Nel corso della presentazione, su Instagram, della sua fondazione, associazione che ha lo scopo proprio di fornire aiuti ai bambini che soffrono di diabete, Alexander Zverev ha spiegato cosa lo ha spinto a decidere, giunto all’età di 25 anni, di rendere pubblica la sua malattia e di rendersi utile per la collettività

Alexander Zverev ha rivelato che medici curanti e medici specialisti, prima che la sua carriera decollasse, gli avevano detto che non avrebbe potuto continuare a giocare a tennis e che sarebbe stato difficile, per lui, giungere ai massimi livelli. Al tedesco, infatti, è stata diagnosticata una forma di diabete quando aveva appena tre anni e, non a caso, più volte l’abbiamo visto controllare il suo livello di zucchero nel sangue durante le partite. Nonostante sia affetto da questa malattia cronica e debilitante, il 25enne di Amburgo ha dimostrato una grandissima determinazione, qualità necessaria per permettergli di arginare il problema e di diventare numero 2 del mondo, vincendo due titoli alle ATP Finals, cinque trofei Masters 1000 e l’oro olimpico, senza dimenticare la finale raggiunta – e persa solo al tiebreak del quinto set – agli US Open 2020.

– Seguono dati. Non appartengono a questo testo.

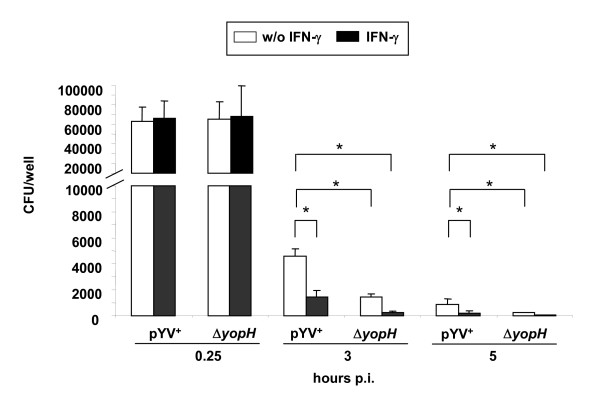
Survival of bacteria in BMDM. BMDM were either pretreated or not pretreated with IFN-γ (50 ng/ml) for 24 h and subsequently infected with pYV+ or ΔyopH with a MOI of 5 (C) for 0.25 or three hours as described in Material and Methods. Numbers of bacteria were determined by a CFU assay. The data represent the CFU ± standard deviation of three independent experiments. All groups were compared for one point in time and asterisks indicate significant differences between the compared groups (p < 0.05, one-way ANOVA with Bonferroni correcctions).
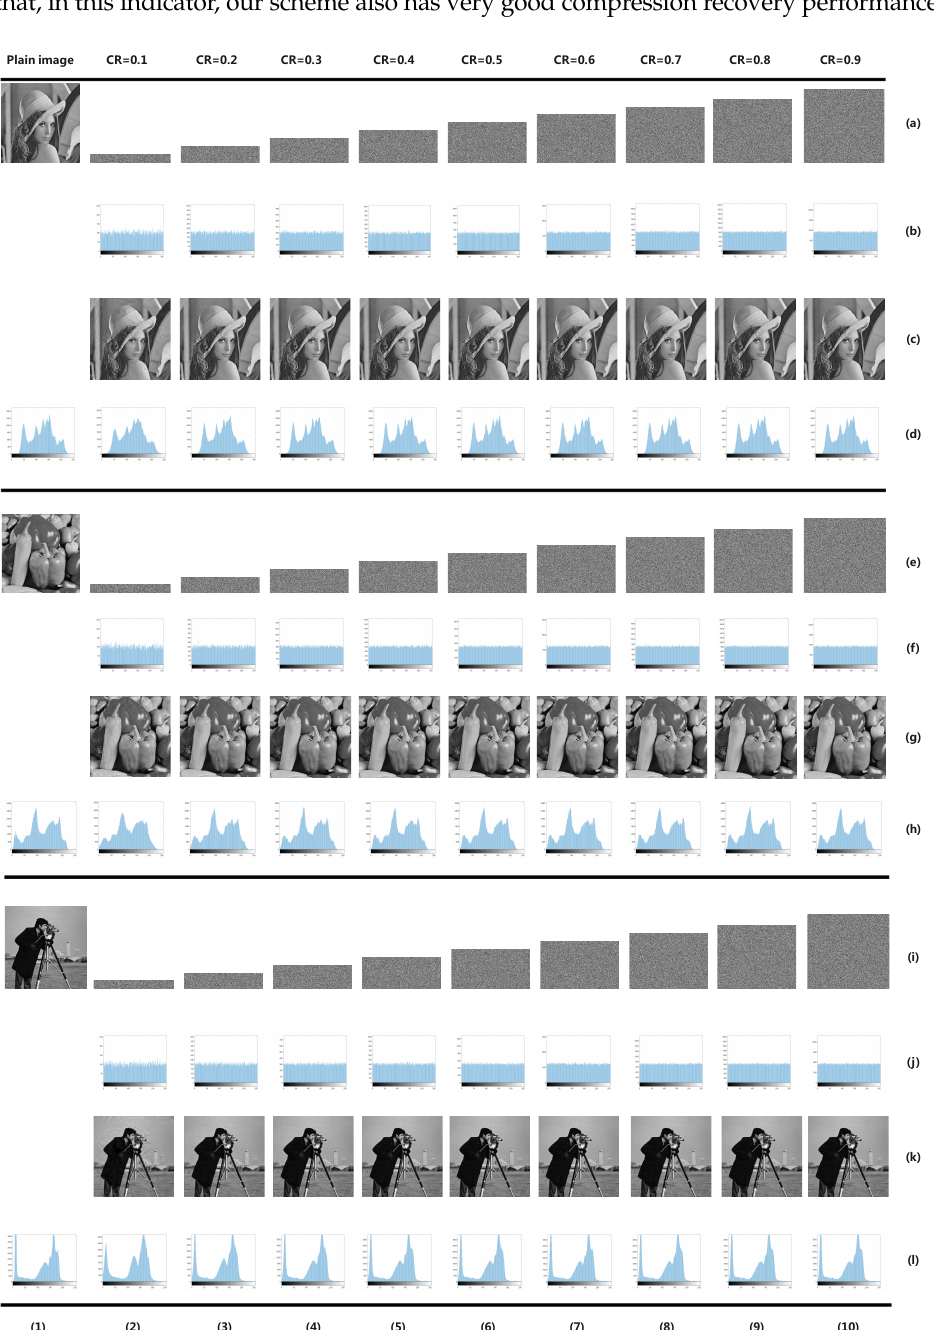
Figure 3. Encryption simulation. Rows ( a – d ) are the simulation results of image ’Lena’, Rows ( e – h ) are the simulation results of image ’Pepper’ and Rows ( i – l ) are the simulation results of image ’Cameraman’. Column ( 1 ) are plain images. Columns ( 2 – 10 ) are the simulation results of CR = 0.1, · · · , CR = 0.9,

Nel corso della presentazione, su Instagram, della Alexander Zverev Foundation, associazione che ha lo scopo proprio di fornire aiuti ai bambini che soffrono di diabete, il semifinalista in carica del Roland Garros ha spiegato cosa lo ha spinto a decidere, giunto all’età di 25 anni, di rendere pubblica la sua malattia e di rendersi utile per la collettività. “Mi era stato detto – ha raccontato Zverev – che non ce l’avrei mai fatta con il diabete. Diversi medici, diversi specialisti mi dissero: ‘Atleti competitivi nonostante il diabete? È impossibile’. E poi, ad un certo punto, ho realizzato che ero diventato numero 2 del mondo, avevo vinto l’oro olimpico, e che era, dunque, arrivato il momento di aiutare gli altri ad arginare questo problema. Posso dar coraggio agli altri, posso essere portatore di un messaggio di speranza. Ho pensato che mi sentivo bene, che avevo 25 anni e che volevo aiutare i bambini con il mio stesso problema, aiutare soprattutto i loro genitori. Ecco perché ho reso pubblica la mia storia”.